Countries and jurisdictions across the world have imposed trade-related sanctions on Russia, temporarily shutting the door on a mining juggernaut.
The ripple effects of this are already being seen in Europe, with Italy and Germany (two countries reliant on Russian gas) considering reopening shuttered coal plants to cope with an energy shortage.
This comes as Germany halted certification of the new Nord Stream 2 natural gas pipeline which was set to double the country’s gas supply from Russia.
At the time of writing, Yancoal shares had jumped 72 per cent to $4.78 across the previous five days, stocks in Whitehaven Coal had jumped 39 per cent to $3.92 in this time, while New Hope Corporation was positioned 24 per cent higher ($2.96).
At the same time, the Newcastle coal price broke through the $US400 ($548) per tonne barrier for the first time ever this week.
According to Wood Mackenzie, turning off the Russian coal tap could have global ramifications.

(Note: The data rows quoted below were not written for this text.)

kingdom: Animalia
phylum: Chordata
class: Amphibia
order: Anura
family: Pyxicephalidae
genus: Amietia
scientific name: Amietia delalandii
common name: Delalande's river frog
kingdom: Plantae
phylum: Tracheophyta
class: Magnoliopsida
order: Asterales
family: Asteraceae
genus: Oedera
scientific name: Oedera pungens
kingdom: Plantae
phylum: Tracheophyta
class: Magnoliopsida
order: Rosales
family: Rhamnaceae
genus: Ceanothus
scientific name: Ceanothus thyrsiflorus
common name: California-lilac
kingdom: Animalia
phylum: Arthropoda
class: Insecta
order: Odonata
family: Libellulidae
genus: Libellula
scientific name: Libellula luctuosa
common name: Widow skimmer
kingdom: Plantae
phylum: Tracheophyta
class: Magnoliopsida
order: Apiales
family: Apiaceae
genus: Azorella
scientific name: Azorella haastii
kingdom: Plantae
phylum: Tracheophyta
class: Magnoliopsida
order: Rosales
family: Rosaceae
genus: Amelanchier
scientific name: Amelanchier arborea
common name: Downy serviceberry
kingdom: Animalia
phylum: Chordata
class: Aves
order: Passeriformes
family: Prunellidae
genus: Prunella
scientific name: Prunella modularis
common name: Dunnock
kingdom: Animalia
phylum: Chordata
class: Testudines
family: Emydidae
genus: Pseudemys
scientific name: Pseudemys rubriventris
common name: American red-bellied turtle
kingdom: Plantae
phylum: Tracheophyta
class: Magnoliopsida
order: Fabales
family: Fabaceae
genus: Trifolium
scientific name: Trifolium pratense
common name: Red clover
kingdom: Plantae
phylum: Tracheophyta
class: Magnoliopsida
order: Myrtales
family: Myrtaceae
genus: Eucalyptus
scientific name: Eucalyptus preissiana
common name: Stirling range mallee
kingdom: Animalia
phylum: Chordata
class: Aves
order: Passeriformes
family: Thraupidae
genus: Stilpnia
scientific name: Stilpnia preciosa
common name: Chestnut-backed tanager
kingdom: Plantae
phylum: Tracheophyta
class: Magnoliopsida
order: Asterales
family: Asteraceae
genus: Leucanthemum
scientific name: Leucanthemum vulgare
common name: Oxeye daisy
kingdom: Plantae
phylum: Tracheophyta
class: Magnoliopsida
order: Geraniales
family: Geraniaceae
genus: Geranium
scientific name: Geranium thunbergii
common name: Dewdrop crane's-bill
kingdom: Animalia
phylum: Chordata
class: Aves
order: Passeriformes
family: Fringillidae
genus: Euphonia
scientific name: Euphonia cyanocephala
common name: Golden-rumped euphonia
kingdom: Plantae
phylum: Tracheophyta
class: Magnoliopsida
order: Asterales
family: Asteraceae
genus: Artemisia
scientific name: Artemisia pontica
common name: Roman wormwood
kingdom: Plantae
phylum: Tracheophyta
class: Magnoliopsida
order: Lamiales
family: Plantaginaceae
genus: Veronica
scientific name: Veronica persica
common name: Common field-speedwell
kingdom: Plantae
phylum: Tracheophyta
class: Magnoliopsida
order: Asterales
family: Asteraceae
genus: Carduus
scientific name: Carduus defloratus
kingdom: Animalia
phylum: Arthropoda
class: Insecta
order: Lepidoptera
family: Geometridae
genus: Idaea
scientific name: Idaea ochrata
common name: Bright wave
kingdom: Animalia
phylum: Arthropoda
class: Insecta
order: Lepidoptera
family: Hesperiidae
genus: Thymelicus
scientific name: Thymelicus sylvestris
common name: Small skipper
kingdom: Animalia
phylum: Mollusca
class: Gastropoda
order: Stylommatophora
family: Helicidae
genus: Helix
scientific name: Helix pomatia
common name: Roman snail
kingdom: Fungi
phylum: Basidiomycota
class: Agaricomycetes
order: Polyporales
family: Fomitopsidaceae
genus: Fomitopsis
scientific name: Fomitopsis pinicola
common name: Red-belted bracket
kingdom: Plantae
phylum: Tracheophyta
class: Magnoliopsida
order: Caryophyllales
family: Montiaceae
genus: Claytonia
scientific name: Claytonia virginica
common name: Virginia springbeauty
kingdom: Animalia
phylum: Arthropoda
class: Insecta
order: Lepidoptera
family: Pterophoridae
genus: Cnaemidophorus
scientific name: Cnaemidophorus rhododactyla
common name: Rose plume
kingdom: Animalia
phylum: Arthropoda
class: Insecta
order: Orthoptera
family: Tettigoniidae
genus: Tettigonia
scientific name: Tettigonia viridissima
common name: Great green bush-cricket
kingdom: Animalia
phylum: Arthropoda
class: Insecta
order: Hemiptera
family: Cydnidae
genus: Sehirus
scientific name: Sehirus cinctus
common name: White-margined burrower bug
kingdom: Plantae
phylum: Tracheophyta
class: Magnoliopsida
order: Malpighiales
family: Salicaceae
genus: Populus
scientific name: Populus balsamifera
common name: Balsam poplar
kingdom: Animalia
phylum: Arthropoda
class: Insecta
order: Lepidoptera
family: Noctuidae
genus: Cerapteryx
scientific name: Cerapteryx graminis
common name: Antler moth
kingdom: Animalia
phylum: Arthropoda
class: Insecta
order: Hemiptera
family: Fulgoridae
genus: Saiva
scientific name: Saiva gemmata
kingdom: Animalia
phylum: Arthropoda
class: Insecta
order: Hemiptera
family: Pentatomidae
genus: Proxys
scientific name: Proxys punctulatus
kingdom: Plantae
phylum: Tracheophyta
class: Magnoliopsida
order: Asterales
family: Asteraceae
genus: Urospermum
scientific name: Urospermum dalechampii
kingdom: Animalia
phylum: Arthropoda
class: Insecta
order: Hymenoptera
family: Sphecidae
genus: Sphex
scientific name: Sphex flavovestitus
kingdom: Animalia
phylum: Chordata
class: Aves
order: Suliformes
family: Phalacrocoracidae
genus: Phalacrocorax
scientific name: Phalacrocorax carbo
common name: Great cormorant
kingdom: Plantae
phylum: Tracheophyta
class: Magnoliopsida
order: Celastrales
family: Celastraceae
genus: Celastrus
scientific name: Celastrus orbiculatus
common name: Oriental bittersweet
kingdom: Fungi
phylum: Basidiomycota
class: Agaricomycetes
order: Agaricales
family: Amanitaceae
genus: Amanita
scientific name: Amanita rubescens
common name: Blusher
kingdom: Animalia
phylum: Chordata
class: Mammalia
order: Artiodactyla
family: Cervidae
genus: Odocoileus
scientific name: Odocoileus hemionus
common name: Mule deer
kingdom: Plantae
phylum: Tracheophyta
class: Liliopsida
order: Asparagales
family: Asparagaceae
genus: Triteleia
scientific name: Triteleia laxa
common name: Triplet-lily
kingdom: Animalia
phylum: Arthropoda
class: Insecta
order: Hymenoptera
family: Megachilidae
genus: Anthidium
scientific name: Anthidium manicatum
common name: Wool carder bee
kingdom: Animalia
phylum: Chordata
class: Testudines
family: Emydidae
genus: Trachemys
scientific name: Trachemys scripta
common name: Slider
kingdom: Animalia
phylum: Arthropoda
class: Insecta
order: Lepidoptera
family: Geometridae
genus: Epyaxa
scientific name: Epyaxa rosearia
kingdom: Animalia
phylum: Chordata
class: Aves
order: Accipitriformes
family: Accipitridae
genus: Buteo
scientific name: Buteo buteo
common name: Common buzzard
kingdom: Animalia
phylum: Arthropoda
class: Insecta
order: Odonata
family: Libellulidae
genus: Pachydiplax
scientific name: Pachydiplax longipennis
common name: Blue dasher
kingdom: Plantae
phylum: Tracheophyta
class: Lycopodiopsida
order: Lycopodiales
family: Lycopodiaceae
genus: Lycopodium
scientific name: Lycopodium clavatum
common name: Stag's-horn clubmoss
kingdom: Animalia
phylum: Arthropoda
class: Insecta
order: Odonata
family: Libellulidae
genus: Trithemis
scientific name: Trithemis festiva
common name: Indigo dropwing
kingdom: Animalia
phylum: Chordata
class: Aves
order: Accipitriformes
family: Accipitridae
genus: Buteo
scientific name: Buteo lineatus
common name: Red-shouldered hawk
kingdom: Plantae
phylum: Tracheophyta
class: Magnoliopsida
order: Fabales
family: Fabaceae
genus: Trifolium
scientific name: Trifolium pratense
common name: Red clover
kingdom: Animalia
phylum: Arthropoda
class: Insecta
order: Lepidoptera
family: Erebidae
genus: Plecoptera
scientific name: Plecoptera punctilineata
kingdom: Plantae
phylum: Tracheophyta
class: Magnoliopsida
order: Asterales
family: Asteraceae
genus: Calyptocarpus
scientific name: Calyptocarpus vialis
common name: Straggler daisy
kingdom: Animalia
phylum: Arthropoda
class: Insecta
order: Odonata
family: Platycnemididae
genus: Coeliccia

“Having to replace Russian coal volumes would result in a price shock to global coal markets and a coal shortage in Europe,” WoodMac said this week. “Russian coal accounts for roughly 30 per cent of European metallurgical coal imports and over 60 per cent of European thermal coal imports.
“The primary issue with replacing Russian coal exports in Europe is its reliance on Russia’s particular quality of coal.”
Oil prices have also been affected, with global benchmark Brent crude reaching near eight-year highs of $US113.94 per barrel this week.
Nickel prices have raced to an 11-year peak while aluminium prices have scaled to record highs. Russia is a prominent supplier of each of these commodities.